A Closer Look at the Data

As for the individual components of the composite end point, the 12-year rate of ischemic stroke or TIA was 9% in the carotid endarterectomy group and 14% with stenting, for an adjusted 40% increased risk in the stent group. The 12-year all-cause mortality rate was 26% in the carotid endarterectomy group and 34% with stenting, for an adjusted 28% increased risk. The incidence of myocardial infarction was 8% in both groups.

The investigators next conducted a confirmatory propensity-matched analysis in which 1,927 of the stented patients were closely matched to 3,844 surgical patients, eliminating baseline differences in the prevalence of symptomatic carotid artery disease and other disparities. In this matched cohort, the primary outcome occurred in 37.4% of the carotid endarterectomy group and 44.3% of stent patients, for an adjusted 32% increase in risk in the stented group.

The differences in outcome were driven by sharply higher periprocedural risk in the stented group. After the periprocedural period, the outcome curves remained parallel in the two treatment groups.

In the first 30 days post procedure, the primary composite outcome occurred in 5.4% of the carotid endarterectomy group and 10% of stented patients, for an adjusted 40% increase in relative risk in percutaneously treated patients. The 30-day rate of ischemic stroke or TIA was 3.4% in the surgical group, compared with 6.4% in stented patients. Thirty-day mortality was 0.9% with carotid endarterectomy versus 3.3% with stenting.
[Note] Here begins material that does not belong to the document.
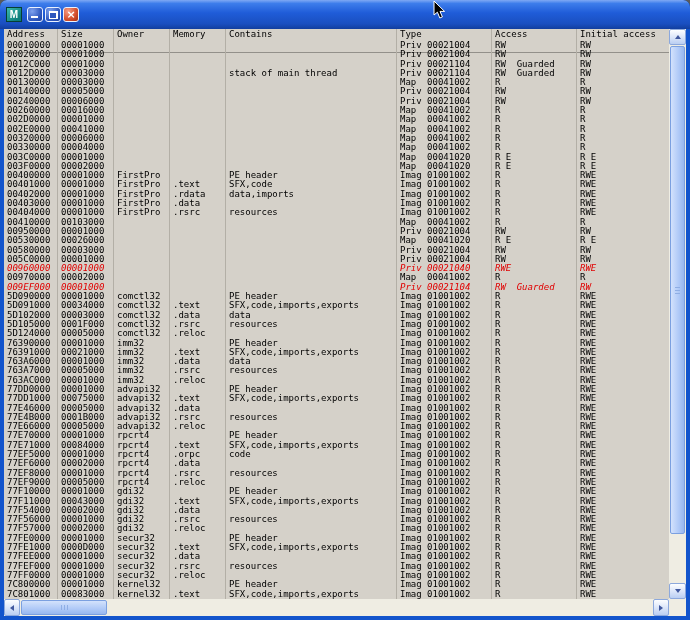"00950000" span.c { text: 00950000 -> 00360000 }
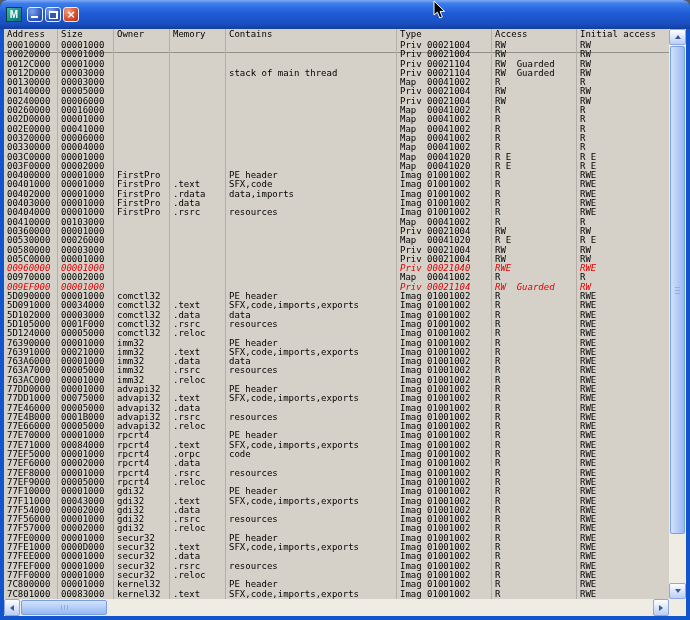"00960000" .trow.red .c { font-style: italic -> none }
Possible Explanations for the Disparity

Asked for his thoughts on the disparity between the results of his real-world study and the major randomized trials of carotid endarterectomy versus stenting, Dr. Hussain replied, “It may be because the trials had high-volume operators at high-volume centers who are experts in carotid stenting, while in the real world, many physicians may not be selecting the right people for carotid stenting.”
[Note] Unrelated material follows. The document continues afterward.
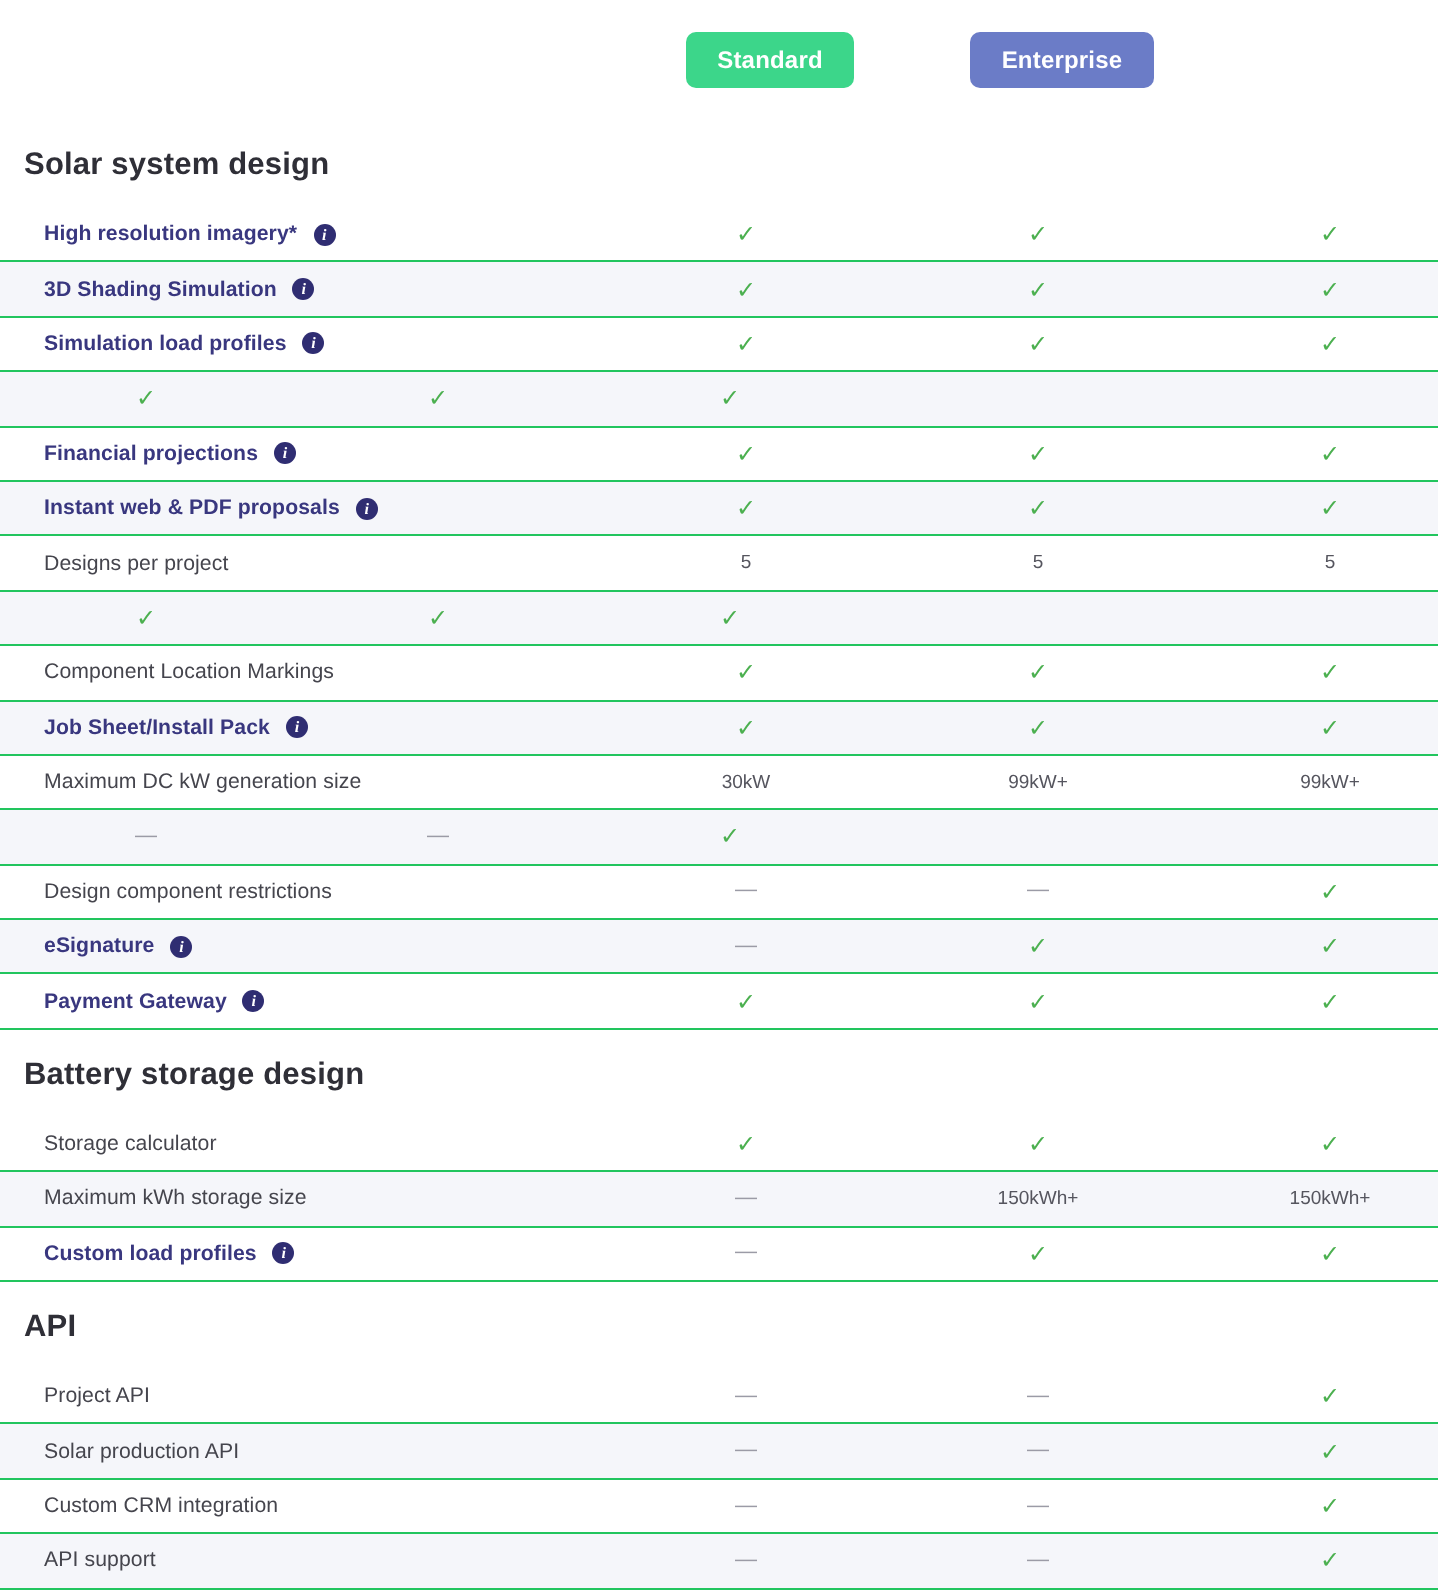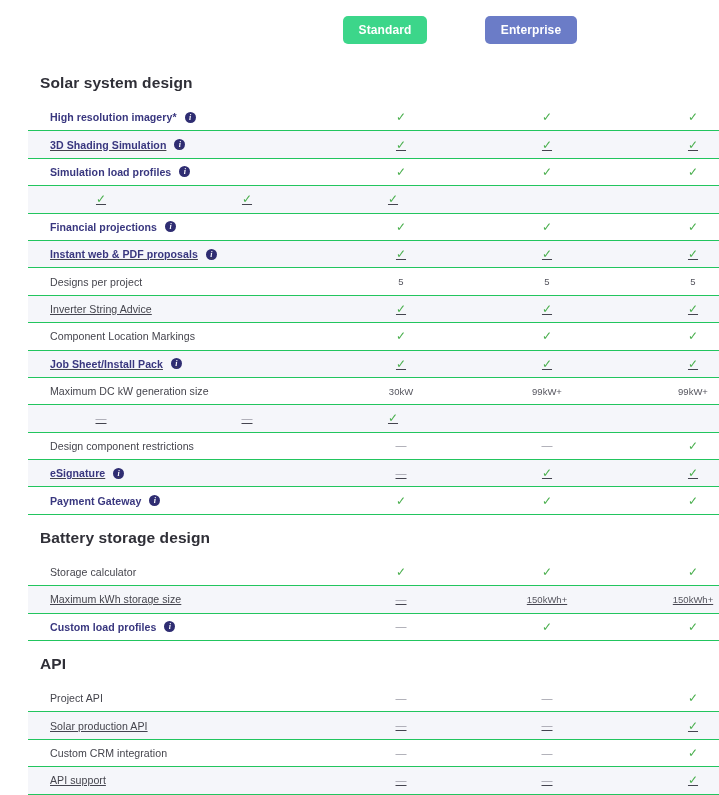"Solar system design" .section { padding-left: 28px -> none }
Differences in sample size may also figure in the disparity, he continued. He noted that in the recent 10-year report from the Carotid Revascularization Endarterectomy versus Stenting Trial (CREST), the composite end point of stroke, myocardial infarction, or death occurred in 9.9% of the carotid endarterectomy group, compared with 11.8% of the stenting group, but this difference in favor of carotid endarterectomy did not achieve statistical significance because of the wide confidence intervals resulting from a smaller sample size than in the Ontario study.

Looking to the future, Dr. Hussain said he thinks the ongoing CREST-2 trial is “important.” It is randomizing patients with asymptomatic high-grade carotid stenosis to uniform intensive medical management either alone or in combination with carotid endarterectomy or stenting with embolic protection. “That study might end up showing us that medical therapy is as good as or even better than stenting or carotid endarterectomy, especially in asymptomatic patients,” he said.

Dr. Hussain reported having no financial conflicts regarding his academically funded study.